The air is so heavy. The haunting of these desperate fantasies is creating schizophrenia. A glimpse, a vision, you can even call this divination. Believe in what prophecy you will, be it Tarot, a crystal ball, or Physics. I Me I Me I Me I Me I Me I Me I Me. Some have been taught, yet only the concept and not the thought. A continuation towards ruin, knowing the patterns, watching the birds. Listen to the Crow. It is happening right now, a being is being manipulated. Somewhere, someone’s world just collapsed. This is every second.  Our baptism must be formed from drowning the world in our tears. Perhaps the salt will corrode what has created this sickness. An overwhelming awareness is a reaction from the condition of reaching towards the corners of the world. Perhaps, somewhere too, is joy? Lovers embracing, a child’s laughter. These are only the one I Me that lead to the other I Me. They are both you.  When duality is unified, the crucifixion is a constant.

My body is sore today, travelling through the depths is never an easy journey. It seems the only constant is the mournful reflection of the past, opportunities drifting through fingers like piles of sand, getting caught in the wind and transporting themselves to a new world. A world within this world, and without. Sanity is a tenacious thing. Words compound into other words, each subtle element opening the firmament of being. Earth reaches upwards, only to embrace my form and pull me back within. I know not of what the future holds, certainly tears and laughter. At best, we can hope for some semblance of balance, but our individual journeys are being manipulated by this collective disarray. When you cut your flesh my scars dance.

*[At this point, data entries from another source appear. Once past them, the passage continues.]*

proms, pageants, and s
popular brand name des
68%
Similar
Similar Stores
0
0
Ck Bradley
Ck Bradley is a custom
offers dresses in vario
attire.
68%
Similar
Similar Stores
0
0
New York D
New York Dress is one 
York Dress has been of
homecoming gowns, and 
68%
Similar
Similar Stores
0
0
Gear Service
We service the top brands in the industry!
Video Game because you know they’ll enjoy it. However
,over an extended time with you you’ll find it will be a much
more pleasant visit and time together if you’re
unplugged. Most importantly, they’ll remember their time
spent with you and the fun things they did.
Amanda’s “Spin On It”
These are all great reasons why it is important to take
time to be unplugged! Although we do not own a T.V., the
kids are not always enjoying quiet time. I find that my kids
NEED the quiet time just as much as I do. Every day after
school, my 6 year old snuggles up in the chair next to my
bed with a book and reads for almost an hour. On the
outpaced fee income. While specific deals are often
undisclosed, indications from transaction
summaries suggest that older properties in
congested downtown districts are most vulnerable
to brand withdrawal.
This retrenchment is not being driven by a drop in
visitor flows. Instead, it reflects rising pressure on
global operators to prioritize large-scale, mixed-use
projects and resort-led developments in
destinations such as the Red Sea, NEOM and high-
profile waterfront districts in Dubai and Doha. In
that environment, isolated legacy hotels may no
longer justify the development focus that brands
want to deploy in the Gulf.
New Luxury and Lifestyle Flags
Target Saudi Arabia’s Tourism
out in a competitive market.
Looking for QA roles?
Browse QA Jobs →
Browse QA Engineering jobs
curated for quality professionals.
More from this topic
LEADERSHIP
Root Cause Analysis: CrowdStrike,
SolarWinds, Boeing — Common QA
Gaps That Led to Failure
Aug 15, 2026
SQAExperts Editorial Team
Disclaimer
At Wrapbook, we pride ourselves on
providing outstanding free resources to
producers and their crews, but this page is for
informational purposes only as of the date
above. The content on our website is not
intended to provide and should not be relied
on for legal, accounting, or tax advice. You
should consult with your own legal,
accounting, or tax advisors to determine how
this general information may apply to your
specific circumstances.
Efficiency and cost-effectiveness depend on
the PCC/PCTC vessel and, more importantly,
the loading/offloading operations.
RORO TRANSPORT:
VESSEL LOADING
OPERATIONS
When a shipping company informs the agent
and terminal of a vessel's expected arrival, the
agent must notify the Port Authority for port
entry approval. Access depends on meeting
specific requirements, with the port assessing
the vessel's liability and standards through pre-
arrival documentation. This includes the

I must go on, if only to bear witness to the inevitable tragedy. The portal was opened, hidden aspects of existence revealed only to dissipate into the akashic records. Some know, but when the information is downloaded the wave will drown. Others insanity exists only to placate your own slipping grasp, the burden is mine. As you sit lugubriously ecstatic that you have been spared, recognize the Fool who dances who brings you so much laughter is truthfully mocking you. We laugh at ourselves, laughing at ourselves. This laughter is an echo of the scream, the terror, which will finally unite us all. We will be one, condensed into a single unity which is the conglomeration of all the filth within. All secrets shall be revealed, the madness awaits.